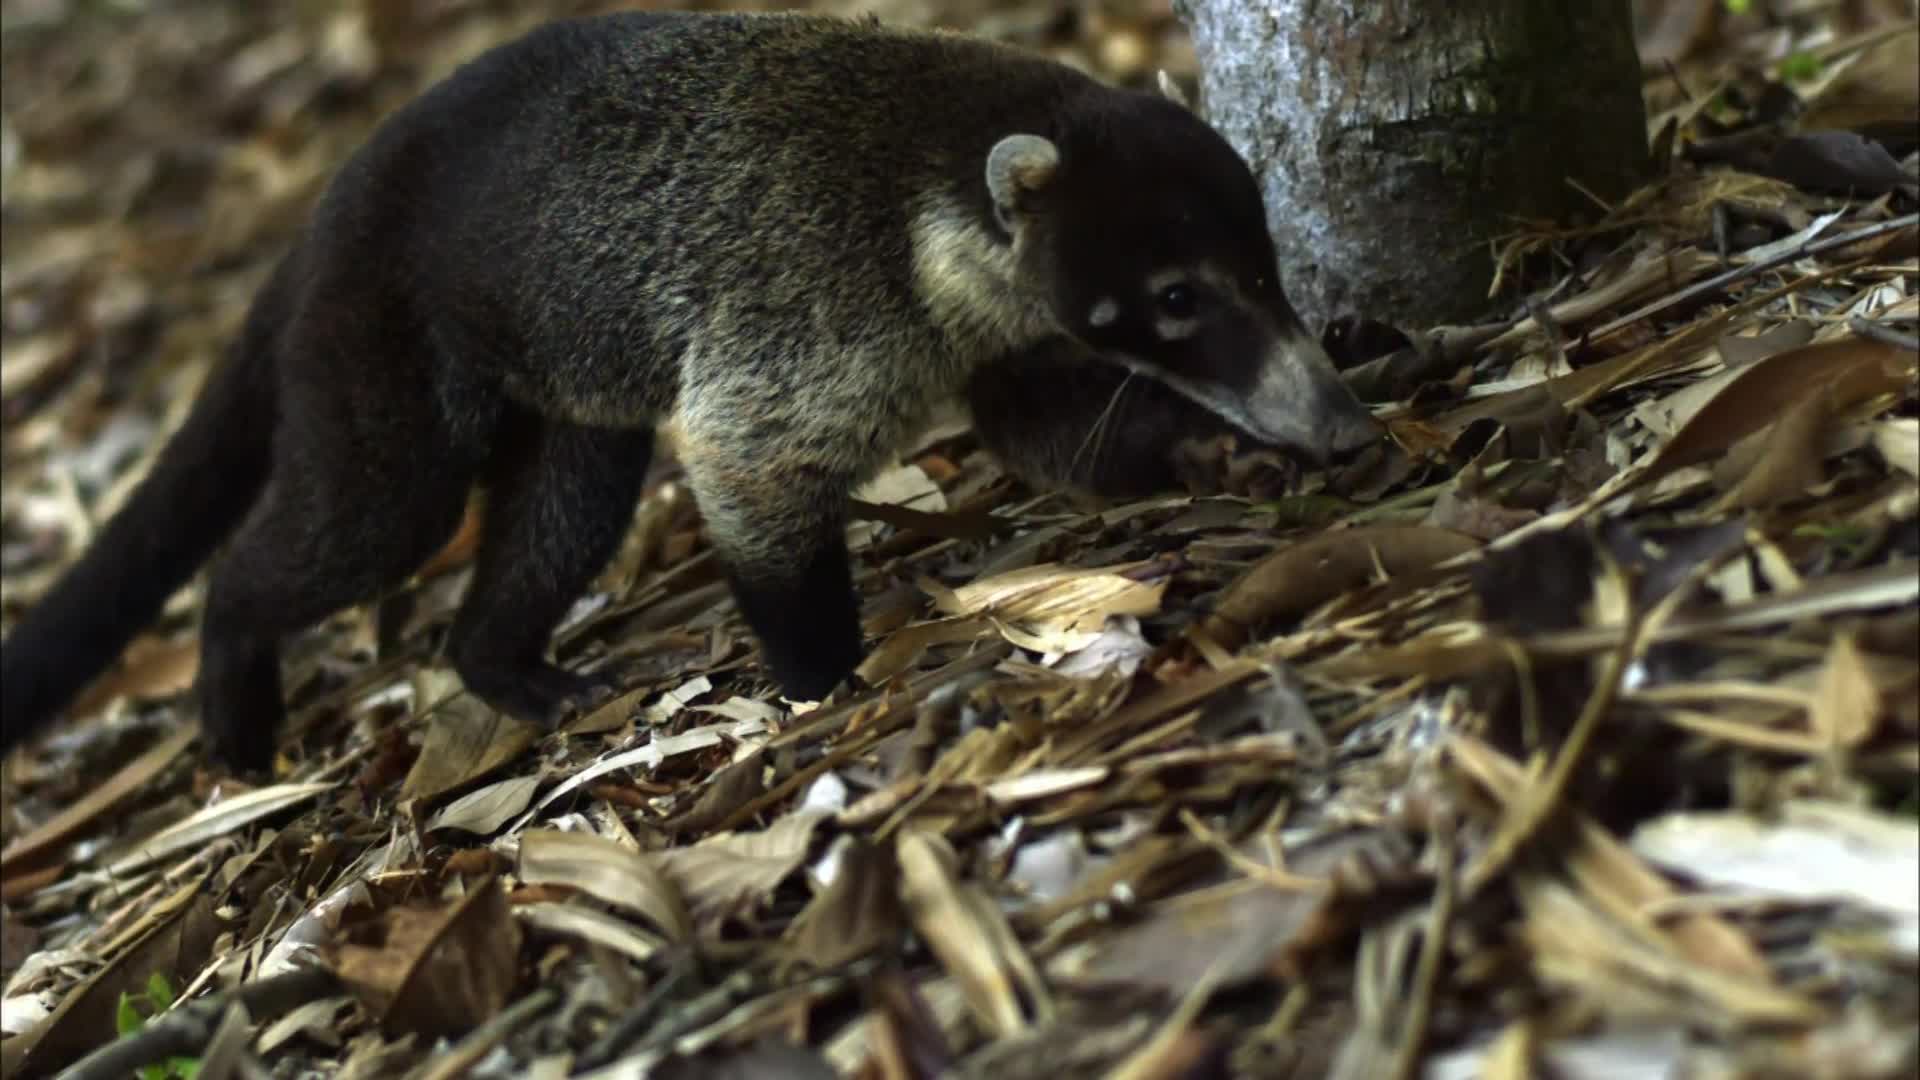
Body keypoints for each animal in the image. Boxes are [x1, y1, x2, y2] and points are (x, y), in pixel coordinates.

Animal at [0, 12, 1382, 771]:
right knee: (356, 521)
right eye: (1174, 299)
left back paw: (501, 663)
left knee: (566, 499)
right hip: (376, 357)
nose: (1341, 421)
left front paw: (1212, 456)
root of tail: (312, 231)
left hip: (562, 379)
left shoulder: (991, 325)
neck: (942, 169)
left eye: (1265, 269)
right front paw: (825, 676)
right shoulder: (813, 306)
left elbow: (1046, 429)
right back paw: (234, 686)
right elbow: (745, 466)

* Your task: Copy exactly the lines from the first line of the records above through the line with "right hip: (376, 357)", both included, and nothing else. Pictures stay out.

* Task solution:
Body keypoints for each animal in the image. Boxes are [x1, y1, x2, y2] and points are (x, y), in pixel coordinates.

Animal at [0, 12, 1382, 771]:
right knee: (356, 521)
right eye: (1174, 299)
left back paw: (501, 663)
left knee: (566, 499)
right hip: (376, 357)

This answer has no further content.